Hal ini disampaikan oleh Angelina da Silva do Santos selaku Ketua Kelompok Feto Hanoin ba Oin pada saat menghadiri Pameran Produk Lokal dalam Festival Rabilau 2024 pada 16 – 18 oktober 2024 di pos adminitratif Maubisse, kotamadya Ainaro.
“Produk kami Aroma Herbal menghadirkan lima varian rasa, diproduksi di Maubisse dan sudah pernah impor ke Jepang. Lini kami lakukan karena kita tahu di Timor-Leste belum ada yang memproduksi teh herbal apalagi yang memiliki packaging (pembungkus) seperti ini,” kata Angelina di Rabilau, jumat ini.
Kelima teh herbal ini terdiri lima varian rasa berbeda ini tidak hanya diproduksi di Maubisse oleh Hanoin ba Oin (Ainaro) tapi juga lima kelompok perempuan lain seperti FENA, REWA (Baucau), APAM (Bobonaro), Feto Gronto (Covalima).
Teh herbal tersebut memiliki khasiat sendiri seperti daun mint (gotu kola), baik untuk mengingat dan menenangkan, daun alpukat ynag direbus secara tradisional digunakan untuk mengatasi anemia dan sakit perut.
Adapun serai memiliki efek antimikroba dan antijamur yang kuat serta bagus untuk detoksifikasi, juga kulit daun jahe memiliki aroma yang menenangkan dan apat menghangatkan tubuh dan membantu menyehatkan kulit.
Terakhir bunga rosela yang diyakini bahwa sasa asam rosela efektif untuk mengatasi kelelahan dan metabolisme, dengan aroma yang manis.
“Jadi di pameran ini kami pasarkan produk kami juga dan selama dua hari sudah terkumpuk lebih dari $100. Kami harap banyak orang bisa melihat ini sebagai teh alami dari Timor-Leste. Karena, kita juga meminum teh impor lainnya,” ucapnya.
Proses impor sendiri tidak dilakukan secara berkala tetapi hanya sesuai permintaan dari Jepang melalui dukungan dari PARCIC melalui PTC (People Trade Company). Produk tersebut saat ini sudah bisa diakses melalui supermarket-supermarket terdekat seperti Centro, Lita Store, Leader, Timor Plaza, Hotel Timor, Bandara Internasional dan lainnya.

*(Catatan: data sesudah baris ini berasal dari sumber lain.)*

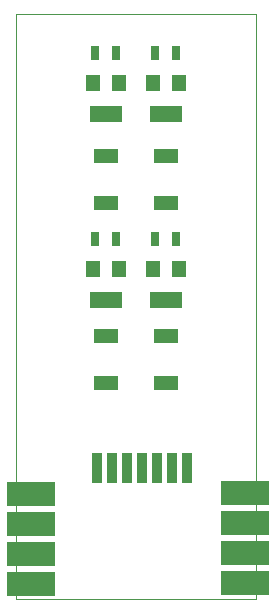
<source format=gtp>
G75*
%MOIN*%
%OFA0B0*%
%FSLAX25Y25*%
%IPPOS*%
%LPD*%
%AMOC8*
5,1,8,0,0,1.08239X$1,22.5*
%
%ADD10C,0.00000*%
%ADD11R,0.08268X0.05000*%
%ADD12R,0.11024X0.05512*%
%ADD13R,0.04724X0.05512*%
%ADD14R,0.03150X0.04724*%
%ADD15R,0.16000X0.08000*%
%ADD16R,0.03543X0.09843*%
D10*
X0005050Y0028010D02*
X0005050Y0223010D01*
X0085050Y0223010D01*
X0085050Y0028010D01*
X0005050Y0028010D01*
D11*
X0035050Y0100215D03*
X0035050Y0115805D03*
X0035050Y0160215D03*
X0035050Y0175805D03*
X0055050Y0175805D03*
X0055050Y0160215D03*
X0055050Y0115805D03*
X0055050Y0100215D03*
D12*
X0055050Y0127892D03*
X0035050Y0127892D03*
X0035050Y0189892D03*
X0055050Y0189892D03*
D13*
X0050719Y0200128D03*
X0059381Y0200128D03*
X0039381Y0200128D03*
X0030719Y0200128D03*
X0030719Y0138128D03*
X0039381Y0138128D03*
X0050719Y0138128D03*
X0059381Y0138128D03*
D14*
X0058593Y0148010D03*
X0051507Y0148010D03*
X0038593Y0148010D03*
X0031507Y0148010D03*
X0031507Y0210010D03*
X0038593Y0210010D03*
X0051507Y0210010D03*
X0058593Y0210010D03*
D15*
X0081350Y0063410D03*
X0081350Y0053410D03*
X0081350Y0043410D03*
X0081350Y0033410D03*
X0009950Y0033010D03*
X0009950Y0043010D03*
X0009950Y0053010D03*
X0009950Y0063010D03*
D16*
X0032152Y0071762D03*
X0037152Y0071762D03*
X0042152Y0071762D03*
X0047152Y0071762D03*
X0052152Y0071762D03*
X0057152Y0071762D03*
X0062152Y0071762D03*
M02*

</source>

Aroma Timor adalah merek produk makanan alami dan sehat yang dibuat sendiri oleh para wanita yang tinggal di daerah pedesaan Maubisse untuk menyajikan berbagai produk berkualitas tinggi yang terbuat dari sumber daya lokal dengan cara yang ramah lingkungan.
Selain teh herbal, Aroma Timor juga memiliki produk lain seperti minyak kelapa murni, madu, selai stroberi, selai kacang, teh herbal, bumbu kemangi, keripik pisang, kue buatan sendiri dan kue tepung jagung.
Para kelompok perempuan yang menjadi produsen untuk Aroma Timor terdiri dari Hanoin Ba Oin (2008 – Ainaro), FENA (2009 – Baucau), FIB (2010 – Baucau), REWA (2008 – Baucau), TRM-OCA (2002 – Baucau), APAM (2011 – Bobonaro), Haburas Tali Laran (2011 – Bobonaro), Moris Foun (2011 – Bobonaro), Feto Gronto (2014 – Covalima), Feto Oan Kiak (2014 – Covalima), Remajeleju (2012 – Covalima), Masin Atabae (2014 – Bobonaro), dan Bermuttuh (2005 – Liquiça).